Wire Electrical Discharge Machining (WEDM) is a highly accurate machining method that is well-known for its capacity to create complex forms in conductive materials with exceptional precision. Cupronickel, a hard material consisting of copper, nickel, and additional components, is widely employed in marine, automotive, and electrical engineering fields because of its exceptional ability to resist corrosion and conduct heat. The intention of this study is to optimize the parameters of Wire Electrical Discharge Machining (WEDM) for Cupronickel material and create regression models to accurately forecast the performance of the machining process. An exploration was carried out to analyze the influence of important parameters in wire electrical discharge machining (WEDM), namely pulse-on time, pulse-off time, and applied current on key performance indicators such as material removal rate (MRR), surface roughness (Ra). The methodology of design of experiments (DOE) enabled a systematic exploration of parameters.
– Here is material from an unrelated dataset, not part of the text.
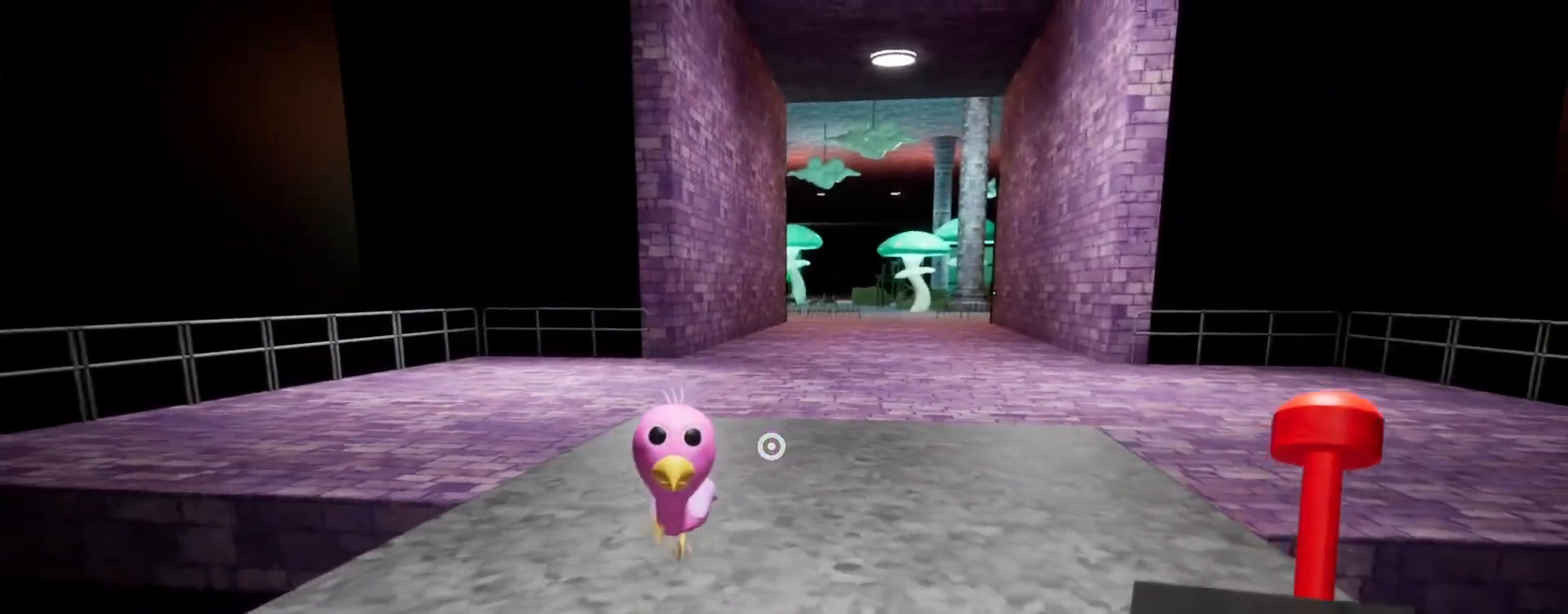
{"keys": ["s"], "mouse": [], "events": []}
Regression models were created using statistical methods to ascertain the connections between process parameters and performance indicators. These models offer a prognostic tool for optimizing WEDM parameters and attaining desired machining results. The results exhibited the efficacy of the regression models in accurately forecasting the machining performance for Cupronickel material. The models provide valuable insights into the most effective parameter configurations for maximizing machining efficiency and surface quality. Manufacturers can improve machining productivity and quality in precision engineering applications by utilizing regression models, thereby facilitating the wider implementation of WEDM technology.